US India Trade Tariff at 25% + Penalty. Time for us to step up.
DJT posted the following on Truth Social — “India will therefore be paying a tariff of 25%, plus a penalty for the above,…”

After this news broke out, the Gifty Index (Nifty futures) has fallen by over 140 points, and people have gone crazy on social media. Most of them believe it’s the end of the road for the Indian export sector; our currency is going to fall, and the jobs of most expatriates will nosedive.
Yes, almost all of them are correct, but this is the opportunity to make something right. Something we should have gotten right in the 1980s, but we missed out on oversight.
To explain that, I would have to take you back to the 1950s — The Prebisch-Singer Hypothesis source. They argued that the terms of trade are skewed in favor of a developed country (the USA) when they deal with a developing country (India). The reason? India exports raw materials to the US, and the US exports finished products to India.
75 years later, this hypothesis is still valid. As long as we continue to export raw materials and import processed goods, our trade deficit will continue to widen. They also explained the rationale: raw materials like wheat or rice do not command a higher price in the US, even if their income increases. Whereas, we in India would demand higher-priced luxury items to match our lifestyle, as our incomes increase.
Which means that, if your monthly income doubles from 1 lakh to 2 lakh — you would not buy rice at the rate of Rs100 per kg, if it was costing Rs50 earlier. Experience says you will continue to buy the same rice for Rs50 per kg. Whereas, you might want to consider switching from a Samsung (Rs 50000) mobile to an iPhone (Rs 100000), given your upgraded financial status. This also means that the farmer is getting the same income or worse (due to inflation and higher cost of living), whereas the Industrialist is doing better.
My question was, how come the top economists in our country missed this vital research finding? Why did they not influence the bureaucrats to develop our secondary sector after the green and white revolutions?
If the president of the United States has sanctioned India with penalties, it should be a wake-up call to get the basics redone. We should establish industries that produce finished goods, invite MNCs to set up processing units here, and encourage our traders to export finished goods rather than raw materials.

There are six significant advantages.
The farmer who used to export wheat/rice may get a better deal if they provide to a local industry (save transportation cost at least).
The industrialist will have to invest in capital, labor, and technology, and all three factors of production will improve. Investors will receive higher returns on their capital, more people will be able to find jobs, and technological progress will reach its peak.
The products we export will only be the finished goods, which will enhance our terms of trade.
We wouldn’t have to import products from developed countries, since the industries here would be producing them. The products sold in the domestic market would be of the same quality as in the international market.
Our currency would appreciate.
We will go from a trade deficit to a trade surplus.

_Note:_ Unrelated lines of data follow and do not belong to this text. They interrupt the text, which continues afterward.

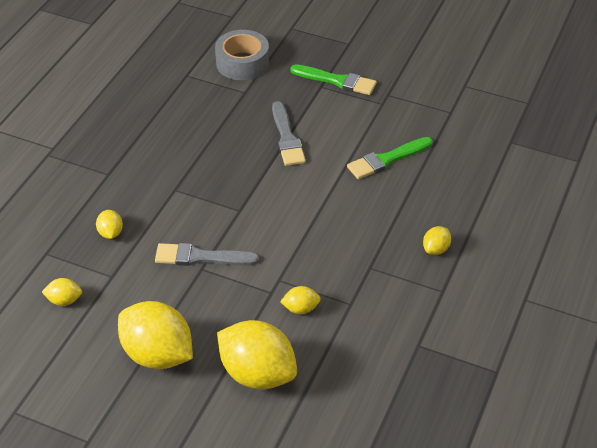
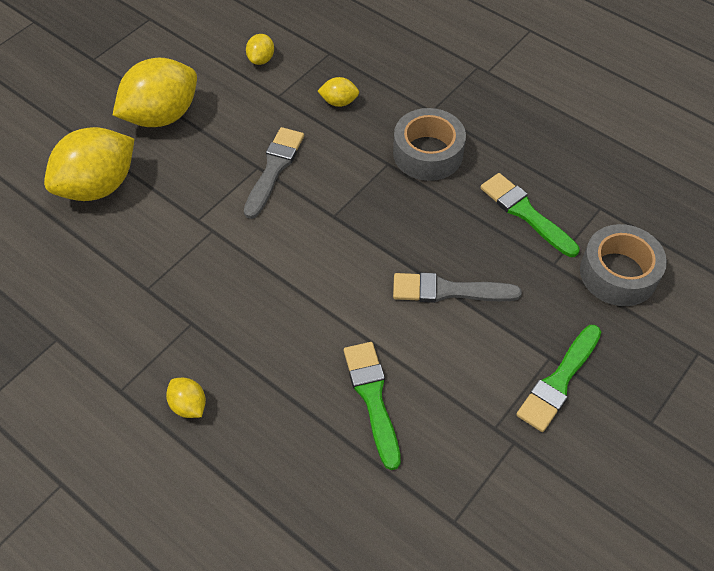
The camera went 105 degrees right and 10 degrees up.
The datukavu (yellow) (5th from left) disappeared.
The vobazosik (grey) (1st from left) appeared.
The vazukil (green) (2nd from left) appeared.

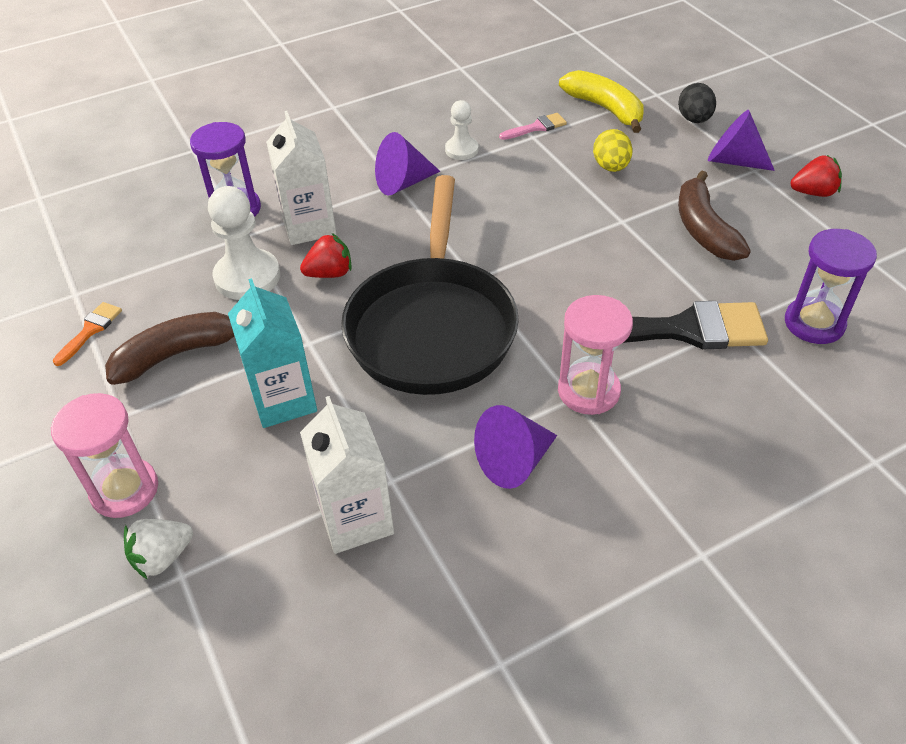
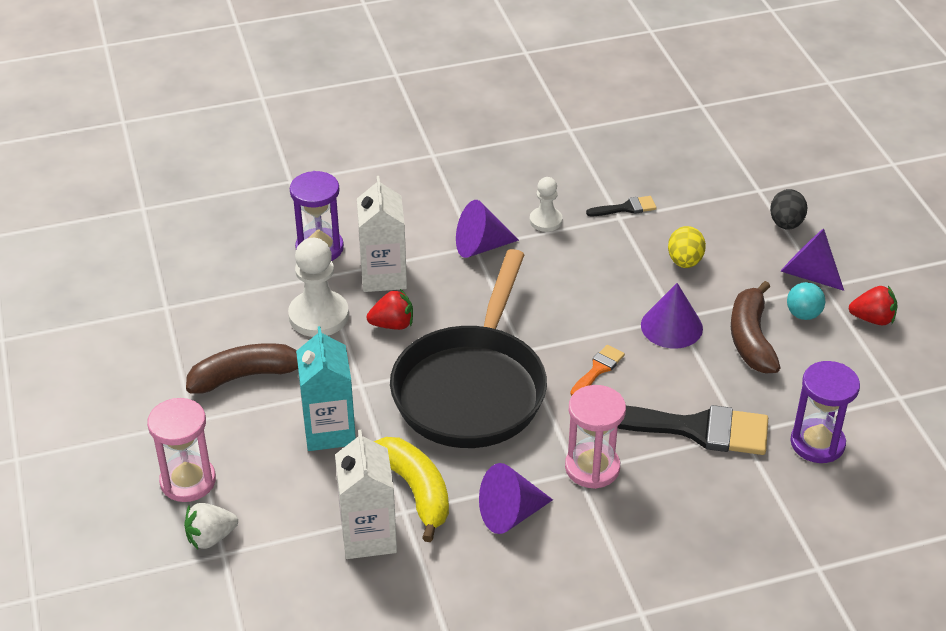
The camera went 10 degrees right and 5 degrees down.
The vazukil (orange) moved.
The vazukil (pink) became the vazukil (black) (1st from left).
The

Another complicated sector is the “Tertiary services sector,” particularly the IT & export sectors. These are the people who kick-started the Information Revolution in the 2000s. These are the same guys who got an entry-level salary of Rs25000 when the market rates were Rs5000 to Rs1000 for other sectors. Little did people realize that the money they are getting is because of the “currency” spread and not due to a sectoral shift.
More and more service companies took advantage of a weakening rupee and a strengthening dollar to do the consultancy work (per labor hours) rather than pure innovation. The sad part is that these firms billed the clients in dollars rather than rupees, further deteriorating our terms of trade. They cannot be blamed per se, because if they bill in rupees, our currency would appreciate, thereby reducing the net cash inflow.
A revamp of our Industrial sector and a paradigm shift in the Services sector should put India on the Viksit Bharat 2047 roadmap, unlike the “fake PR” campaigns running around right now.